### Task description
Go through the entries below and tally each line holding the string "lines". Return the number only.

### Extracted entries
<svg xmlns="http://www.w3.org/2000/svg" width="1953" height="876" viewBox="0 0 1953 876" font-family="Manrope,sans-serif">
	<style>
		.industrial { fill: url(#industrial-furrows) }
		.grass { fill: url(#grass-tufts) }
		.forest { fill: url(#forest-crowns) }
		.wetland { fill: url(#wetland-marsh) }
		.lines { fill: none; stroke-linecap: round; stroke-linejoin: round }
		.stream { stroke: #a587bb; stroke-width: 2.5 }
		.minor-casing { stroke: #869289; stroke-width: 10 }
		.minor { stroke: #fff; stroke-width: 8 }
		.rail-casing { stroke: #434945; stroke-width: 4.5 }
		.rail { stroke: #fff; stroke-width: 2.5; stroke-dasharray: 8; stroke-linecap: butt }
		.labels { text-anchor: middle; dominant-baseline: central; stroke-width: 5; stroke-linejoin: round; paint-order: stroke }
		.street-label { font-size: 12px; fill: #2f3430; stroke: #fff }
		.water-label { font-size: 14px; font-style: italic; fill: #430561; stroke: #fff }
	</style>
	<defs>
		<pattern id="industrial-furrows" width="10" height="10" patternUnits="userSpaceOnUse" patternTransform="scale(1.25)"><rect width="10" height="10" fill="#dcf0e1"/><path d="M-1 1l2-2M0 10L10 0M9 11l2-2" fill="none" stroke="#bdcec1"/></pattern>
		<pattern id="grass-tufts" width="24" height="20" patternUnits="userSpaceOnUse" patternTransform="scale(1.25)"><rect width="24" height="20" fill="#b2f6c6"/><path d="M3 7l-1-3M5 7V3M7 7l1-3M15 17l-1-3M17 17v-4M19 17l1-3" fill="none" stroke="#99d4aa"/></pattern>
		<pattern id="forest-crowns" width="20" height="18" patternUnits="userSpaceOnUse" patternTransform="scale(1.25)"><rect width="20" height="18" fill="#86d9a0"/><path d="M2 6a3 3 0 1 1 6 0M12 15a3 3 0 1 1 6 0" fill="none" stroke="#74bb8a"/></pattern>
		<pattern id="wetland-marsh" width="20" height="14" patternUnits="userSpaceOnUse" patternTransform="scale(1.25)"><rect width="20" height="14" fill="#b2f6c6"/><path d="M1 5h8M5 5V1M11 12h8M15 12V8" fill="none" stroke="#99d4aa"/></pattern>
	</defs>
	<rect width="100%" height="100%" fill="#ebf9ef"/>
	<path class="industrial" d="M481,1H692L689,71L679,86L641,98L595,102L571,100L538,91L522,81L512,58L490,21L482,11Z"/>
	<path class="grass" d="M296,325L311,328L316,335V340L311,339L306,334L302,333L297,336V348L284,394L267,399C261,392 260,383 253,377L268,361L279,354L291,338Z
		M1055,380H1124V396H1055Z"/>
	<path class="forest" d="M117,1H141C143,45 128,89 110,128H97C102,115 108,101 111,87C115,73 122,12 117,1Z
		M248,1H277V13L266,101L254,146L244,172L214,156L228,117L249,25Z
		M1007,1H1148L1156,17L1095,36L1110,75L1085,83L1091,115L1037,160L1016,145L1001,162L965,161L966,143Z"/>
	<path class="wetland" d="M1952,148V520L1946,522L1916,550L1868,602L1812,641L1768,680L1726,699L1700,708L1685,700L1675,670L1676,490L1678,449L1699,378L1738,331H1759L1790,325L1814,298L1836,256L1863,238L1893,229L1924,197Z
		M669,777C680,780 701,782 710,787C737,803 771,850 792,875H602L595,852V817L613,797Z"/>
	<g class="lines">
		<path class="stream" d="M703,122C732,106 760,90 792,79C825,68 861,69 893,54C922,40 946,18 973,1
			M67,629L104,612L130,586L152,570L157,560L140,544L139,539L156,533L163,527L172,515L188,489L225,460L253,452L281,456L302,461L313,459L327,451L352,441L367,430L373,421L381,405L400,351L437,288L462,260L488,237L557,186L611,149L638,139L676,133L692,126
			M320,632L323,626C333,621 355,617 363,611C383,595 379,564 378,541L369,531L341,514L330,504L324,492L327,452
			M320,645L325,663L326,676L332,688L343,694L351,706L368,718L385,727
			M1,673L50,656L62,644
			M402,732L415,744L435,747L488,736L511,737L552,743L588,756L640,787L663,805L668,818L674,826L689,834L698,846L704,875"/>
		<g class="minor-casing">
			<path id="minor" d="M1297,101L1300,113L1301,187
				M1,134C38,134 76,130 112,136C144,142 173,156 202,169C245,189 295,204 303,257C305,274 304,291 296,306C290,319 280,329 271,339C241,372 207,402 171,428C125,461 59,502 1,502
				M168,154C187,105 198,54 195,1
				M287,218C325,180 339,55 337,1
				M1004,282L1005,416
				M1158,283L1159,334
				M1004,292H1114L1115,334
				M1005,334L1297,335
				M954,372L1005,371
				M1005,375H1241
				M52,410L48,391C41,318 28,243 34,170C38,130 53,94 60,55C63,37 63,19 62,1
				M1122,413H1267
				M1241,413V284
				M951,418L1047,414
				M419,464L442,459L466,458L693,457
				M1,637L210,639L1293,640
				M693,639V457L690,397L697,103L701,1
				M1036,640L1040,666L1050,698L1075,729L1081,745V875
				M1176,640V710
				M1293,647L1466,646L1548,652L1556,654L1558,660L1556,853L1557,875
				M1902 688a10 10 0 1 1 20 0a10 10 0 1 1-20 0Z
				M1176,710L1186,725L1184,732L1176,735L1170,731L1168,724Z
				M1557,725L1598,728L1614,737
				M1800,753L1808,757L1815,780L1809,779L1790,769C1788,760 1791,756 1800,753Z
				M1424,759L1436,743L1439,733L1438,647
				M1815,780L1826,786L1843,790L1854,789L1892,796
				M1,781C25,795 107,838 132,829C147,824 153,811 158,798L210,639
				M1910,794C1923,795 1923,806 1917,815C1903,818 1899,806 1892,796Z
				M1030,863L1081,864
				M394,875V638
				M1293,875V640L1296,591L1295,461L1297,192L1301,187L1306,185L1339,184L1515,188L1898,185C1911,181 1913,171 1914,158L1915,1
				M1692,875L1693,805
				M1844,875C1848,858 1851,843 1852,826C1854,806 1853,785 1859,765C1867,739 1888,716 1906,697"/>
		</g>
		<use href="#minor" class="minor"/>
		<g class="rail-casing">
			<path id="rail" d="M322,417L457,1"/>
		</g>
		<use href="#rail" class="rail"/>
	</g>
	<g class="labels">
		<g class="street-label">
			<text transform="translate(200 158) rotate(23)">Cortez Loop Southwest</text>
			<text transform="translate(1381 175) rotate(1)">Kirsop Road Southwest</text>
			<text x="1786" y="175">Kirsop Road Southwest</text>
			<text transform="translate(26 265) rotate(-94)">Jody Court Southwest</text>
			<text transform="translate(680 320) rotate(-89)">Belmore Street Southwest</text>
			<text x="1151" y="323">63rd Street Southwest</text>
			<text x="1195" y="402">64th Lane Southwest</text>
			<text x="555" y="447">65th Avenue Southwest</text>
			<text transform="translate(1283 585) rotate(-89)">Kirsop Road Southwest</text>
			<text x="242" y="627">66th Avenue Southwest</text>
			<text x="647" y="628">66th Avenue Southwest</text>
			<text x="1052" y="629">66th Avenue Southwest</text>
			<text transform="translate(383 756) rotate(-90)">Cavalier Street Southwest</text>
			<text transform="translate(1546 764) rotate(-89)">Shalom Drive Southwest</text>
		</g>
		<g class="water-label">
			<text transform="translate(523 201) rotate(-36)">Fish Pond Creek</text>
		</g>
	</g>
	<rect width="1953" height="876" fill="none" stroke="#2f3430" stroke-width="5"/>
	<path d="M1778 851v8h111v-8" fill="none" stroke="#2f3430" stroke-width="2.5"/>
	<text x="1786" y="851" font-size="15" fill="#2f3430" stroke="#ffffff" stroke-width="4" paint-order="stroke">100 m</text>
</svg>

### Solution for this task
2